AAP-championed child health bills
Sweeping year-end spending legislation also provides a timely vehicle for smaller bills to advance. This year’s spending agreement included several AAP-championed bills, sending them on for passage into law:
Stop Tip-overs of Unstable, Risky Dressers on Youth (STURDY) Act: This legislation requires the Consumer Product Safety Commission to set mandatory safety standards for dressers and similar furniture products made in the United States, which will help protect children from furniture tip-overs and save lives.
Providing Urgent Maternal Protections (PUMP) for Nursing Mothers Act: This legislation expands workplace protections for nursing workers for time and space for pumping, reaching an additional 9 million women.
Pregnant Workers Fairness Act: This bill ensures workplace accommodation protections for pregnant and postpartum workers that allow them to stay healthy and financially secure, such as a private space for lactation needs.
Sober Truth on Preventing (STOP) Underage Drinking Act: The spending agreement reauthorized this legislation for five years, including a first-ever $3 million annual authorization for the AAP-supported grant program to train pediatric providers in screening, brief intervention and referral to treatment (SBIRT) for alcohol use.
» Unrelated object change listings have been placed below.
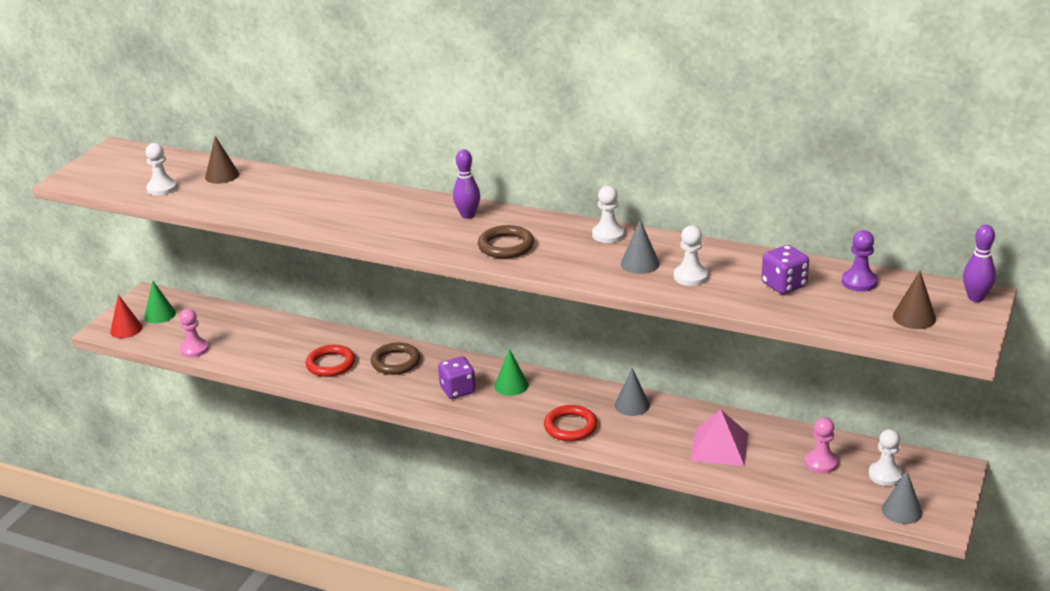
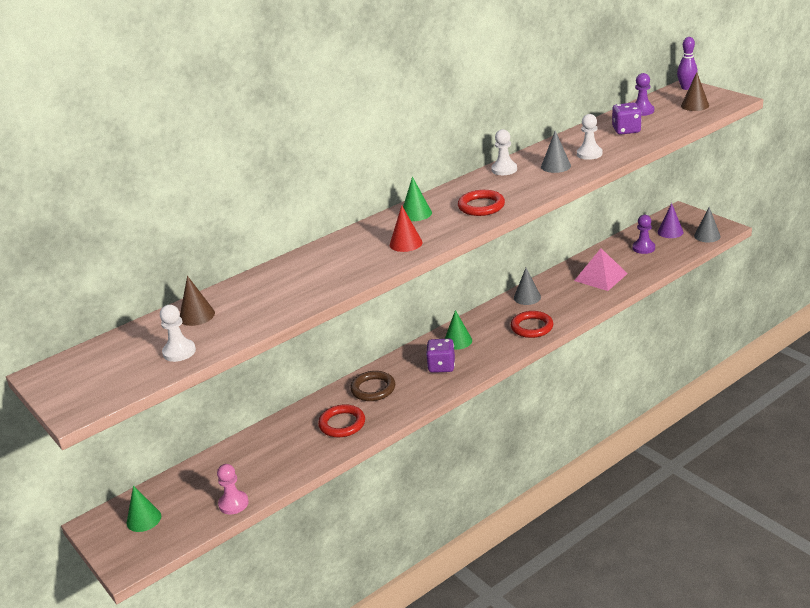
camera: 60 degrees left, 0 degrees up
(126, 329) = (144, 548): red cone -> red cone (406, 243)
(468, 215) = (416, 213): purple bowling pin -> green cone
(506, 246) = (481, 206): brown ring -> red ring
(821, 463) = (643, 248): pink pawn -> purple pawn
(885, 475) = (670, 232): white pawn -> purple cone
Other AAP policy priorities received funding, including but not limited to gun violence prevention research, pediatric subspecialty loan repayment and global health.
The expanded child tax credit and reauthorization of the Child Abuse Prevention and Treatment Act were among the AAP’s priorities that were not included in the year-end agreement.
With a new Congress in Washington, D.C., the Academy will continue to advocate for these policies and many others that are most supportive of children, families and pediatricians. Importantly, the AAP will build on the progress made for children’s health to ensure the policies that did become law are addressing children’s needs effectively as they are implemented.